As it grips more and younger Americans, there is also evidence that poverty is speaking with a southern accent. The South is now home to 1.5 million of the 2.6 million people who became poor from 2009 to 2010.

In the meantime, the states of Alabama, Louisiana, Mississippi, South Carolina and Tennessee all have a higher per capita concentration of payday loan shops than elsewhere in the U.S. Moreover, in these same states where unemployment hovers at 10 percent or higher, triple-digit interest payday loan rates run as high as 574 percent. Missouri is the only state outside of the South with more than five payday stores per 10,000 households.

Anyone living from paycheck to paycheck or in the worst of circumstances–just trying to get by from one day to another–is vulnerable to a product that seems to offer them a way to get groceries on the table or keep the electricity on. But after that first loan, the payday lending debt trap makes getting those needs met even harder.

With a profusion of local payday stores strategically located in low-income neighborhoods, the payday loan business model depends on borrowers who are unable to both repay the lender and have enough money to make it to the next payday. The trap of recycled debt is also how billions are taken each year from poor people.

Earlier this year, “Payday Loans Inc.,” a research report by the Center for Responsible Lending found that payday loan borrowers are indebted for more than half of the year on average, even though each individual payday loan typically must be repaid within two weeks. Among these borrowers, a significant share (44 percent), even after paying their loan back several times, ultimately default. The default results in already financially stretched families owing even more fees to the payday lender and their bank.

Fortunately, in 17 other states and the District of Columbia, laws have been enacted to cap these high-cost loans with double-digit interest. In three of these states (Arizona, Montana and Ohio), voters brought about the change through referendums that state officials either could not or would not do legislatively.

Now some cities are choosing to either rein in payday lending by enacting local ordinances or offer alternative small dollar loan programs.

For example, when the Texas Legislature failed to enact meaningful payday reform, the Dallas City Council unanimously passed an ordinance this June that changed both loan terms and the amount of loans.
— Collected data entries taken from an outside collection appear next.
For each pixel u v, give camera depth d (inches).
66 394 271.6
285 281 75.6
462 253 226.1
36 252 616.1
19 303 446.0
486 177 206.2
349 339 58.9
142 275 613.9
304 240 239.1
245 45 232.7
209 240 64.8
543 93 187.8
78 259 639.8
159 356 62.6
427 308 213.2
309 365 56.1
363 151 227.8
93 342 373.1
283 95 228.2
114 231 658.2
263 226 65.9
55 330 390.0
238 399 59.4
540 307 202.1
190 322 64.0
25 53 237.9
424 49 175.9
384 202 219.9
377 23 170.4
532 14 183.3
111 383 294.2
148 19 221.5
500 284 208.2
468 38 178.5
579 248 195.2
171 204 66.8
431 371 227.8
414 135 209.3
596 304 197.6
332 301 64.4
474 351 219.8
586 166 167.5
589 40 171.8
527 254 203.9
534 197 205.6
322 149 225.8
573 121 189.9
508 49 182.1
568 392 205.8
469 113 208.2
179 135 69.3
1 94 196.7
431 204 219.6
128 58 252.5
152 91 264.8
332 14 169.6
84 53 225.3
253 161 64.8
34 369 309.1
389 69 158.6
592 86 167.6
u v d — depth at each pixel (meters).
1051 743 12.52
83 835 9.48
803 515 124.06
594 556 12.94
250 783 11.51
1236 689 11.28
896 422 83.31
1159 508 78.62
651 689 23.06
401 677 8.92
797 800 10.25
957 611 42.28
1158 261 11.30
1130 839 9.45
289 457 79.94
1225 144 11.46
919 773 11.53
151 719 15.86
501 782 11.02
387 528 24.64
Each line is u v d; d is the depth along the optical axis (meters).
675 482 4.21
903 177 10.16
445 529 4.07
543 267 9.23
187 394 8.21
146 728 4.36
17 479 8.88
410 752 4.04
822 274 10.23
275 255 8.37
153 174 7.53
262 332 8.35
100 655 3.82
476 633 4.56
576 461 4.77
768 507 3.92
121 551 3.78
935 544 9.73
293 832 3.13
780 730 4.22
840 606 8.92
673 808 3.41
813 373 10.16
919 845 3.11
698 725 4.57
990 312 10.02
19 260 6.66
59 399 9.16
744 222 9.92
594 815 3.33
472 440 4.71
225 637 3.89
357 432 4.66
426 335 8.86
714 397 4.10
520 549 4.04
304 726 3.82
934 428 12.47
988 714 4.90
City Council Member Jerry Allen, sponsor of the ordinance told the Dallas Morning News, “They [Texas Legislature], chose to take a very limited action, and we chose to do the most we can at our city level. This is as strong a set of teeth that we can put into this, and it sends a message that we will not tolerate our citizens being taken advantage of.”

As a result, the city of Dallas imposes payday loan limits and restrictions on store locations that will also limit how many payday stores can be located near residences and highways.

Fair Community Credit, a new nonprofit corporation in Kansas City, is working with a local bank, service organizations and a church to offer low-income borrowers access to loans at interest rates no higher than 36 percent. To assure that funds are utilized as intended, credit and income requirements are used to screen loan applications.

And in the Big Apple, a new program called “Borrow and Save” is teaching low-income borrowers that they too can save money and lessen the financial need for loans.

“It’s a common misconception that low-income people can’t save, and through this (program) we hope to offer a much-needed product that also incentivizes positive behavior and shows our members that they can save,” said Audia Williams, CEO at Union Settlement Federal Credit Union at the news conference where the program was announced. Other partners include credit unions operating in East Harlem and in the South Bronx-both affiliates of the National Federation of Community Development Credit Unions.

These local initiatives remind me of an adage as old as it is true: ‘where there’s a will, there’s a way.’